Diese journalistischen Höhenflüge waren möglich, weil Verlegerin Katharine Graham fest hinter dem Kurs stand. Ihrer Familie gehörte die „Post” seit 1933, als ihr Vater die pleite gegangene Zeitung bei einer Auktion schnappte.
Im Besitz der Grahams wurde aus dem 1877 gegründeten Blatt eine amerikanische Institution. Katharines Sohn Don Graham kapitulierte nun aber vor dem aktuellen Wandel der Medienindustrie: „Das Zeitungsgeschäft brachte immer neue Fragen auf, auf die wir keine Antwort haben.”

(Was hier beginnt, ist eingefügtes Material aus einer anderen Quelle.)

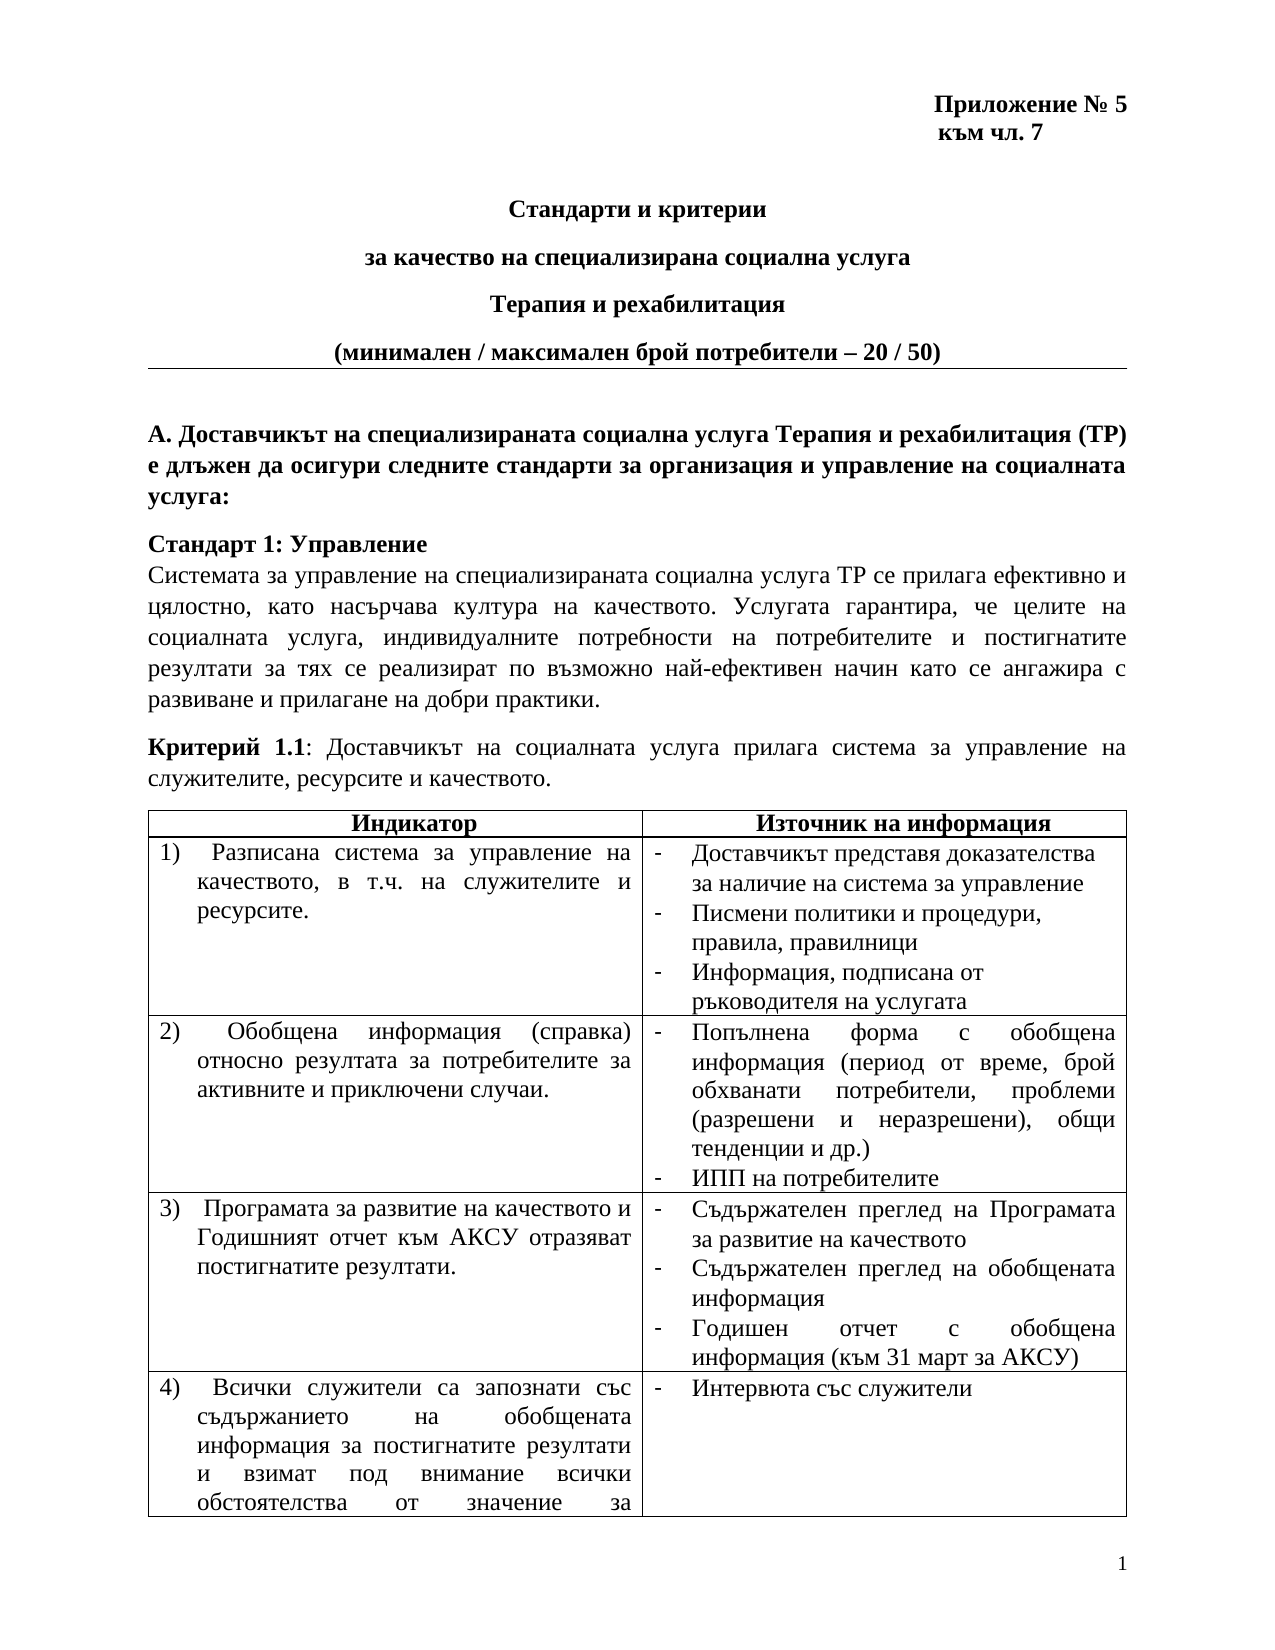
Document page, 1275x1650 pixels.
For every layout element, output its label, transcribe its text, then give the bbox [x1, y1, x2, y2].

table_cell Попълнена форма с обобщена информация (период от време, брой обхванати потребители, проблеми (разрешени и неразрешени), общи тенденции и др.) ИПП на потребителите [643, 1016, 1126, 1192]
text Стандарти и критерии [148, 194, 1127, 223]
table_header Източник на информация [643, 811, 1126, 836]
table_cell Разписана система за управление на качеството, в т.ч. на служителите и ресурсите. [149, 838, 642, 1015]
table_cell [643, 1372, 1126, 1516]
table_cell Обобщена информация (справка) относно резултата за потребителите за активните и приключени случаи. [149, 1016, 642, 1192]
table_cell Съдържателен преглед на Програмата за развитие на качеството Съдържателен преглед на обобщената информация Годишен отчет с обобщена информация (към 31 март за АКСУ) [643, 1193, 1126, 1371]
text за качество на специализирана социална услуга [148, 242, 1127, 270]
text Системата за управление на специализираната социална услуга ТР се прилага ефективно и цялостно, като насърчава култура на качеството. Услугата гарантира, че целите на социалната услуга, индивидуалните потребности на потребителите и постигнатите резултати за тях се реализират по възможно най-ефективен начин като се ангажира с развиване и прилагане на добри практики. [148, 560, 1127, 713]
text Терапия и рехабилитация [148, 289, 1127, 318]
table_header Индикатор [149, 811, 642, 836]
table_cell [149, 1372, 642, 1516]
table_cell Програмата за развитие на качеството и Годишният отчет към АКСУ отразяват постигнатите резултати. [149, 1193, 642, 1371]
text А. Доставчикът на специализираната социална услуга Терапия и рехабилитация (ТР) е длъжен да осигури следните стандарти за организация и управление на социалната услуга: [148, 419, 1127, 510]
text Приложение № 5 [148, 89, 1127, 117]
table_cell Доставчикът представя доказателства за наличие на система за управление Писмени политики и процедури, правила, правилници Информация, подписана от ръководителя на услугата [643, 838, 1126, 1015]
text Стандарт 1: Управление [148, 529, 1127, 557]
text (минимален / максимален брой потребители – 20 / 50) [148, 337, 1127, 368]
text към чл. 7 [148, 117, 1127, 146]
text Критерий 1.1: Доставчикът на социалната услуга прилага система за управление на служителите, ресурсите и качеството. [148, 732, 1127, 791]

Das Internet krempelt die Zeitungsbranche um - und die „Washington Post” verzeichnete sieben Jahre in Folge Umsatzrückgänge.
Ein erstes deutliches Alarmsignal kam 2009, als die Büros in Chicago, Los Angeles und New York dichtgemacht wurden. Einsparungen im Newsroom folgten. Don Graham zog jetzt den Verkauf an den milliardenschweren Amazon-Gründer Jeff Bezos einem strikten Sparkurs vor.
Bezos' Führungsstil bei Amazon ist so eigenwillig wie kontrovers. Man erzählt, er lasse in Besprechungen oft einen Stuhl frei – für den imaginären Kunden. In den klammen Anfangsjahren wurden kurzerhand Türen zu Schreibtischen umfunktioniert, Top-Manager müssen alle paar Jahre an die Telefon-Hotline. Wachstum geht vor Gewinn, selbst wenn es schwarze Zahlen gibt, sind sie für ein Unternehmen dieser Größe eher symbolisch.
Bezos, der als Kind viel Zeit auf der Ranch seines Großvaters in Texas verbrachte, gründete Amazon 1994. Die Firma überlebte das Platzen der Internet-Blase vor über zehn Jahren und ist der weltgrößte Online-Einzelhändler. „Ich habe in meinen Jahren im Geschäft gelernt, dass es am gefährlichsten ist, sich nicht von den anderen zu unterscheiden”, sagte Bezos in einem dpa-Interview. „Wir wollen Sachen erfinden, die den Leuten anfangs ungewöhnlich vorkommen – aber einige Jahre später für alle normal sind.”
Der quirlige Milliardär – vielleicht hätte er auch gar keine Zeit für die „Washington Post“. Bekannt ist er nämlich vor allem durch seine verrückten Hobbys: Raumfahrt zum Beispiel. Er versucht, Reisen ins Weltall auf die Beine zu stellen, eigenes Raumschiff inklusive. Ein Prototyp stürzte bei einem unbemannten Testflug sogar ab, Bezos bleibt dran und scheute in der Zwischenzeit keine Mühen, um Triebwerke der Trägerrakete von „Apollo 11” vom Meeresgrund zu heben.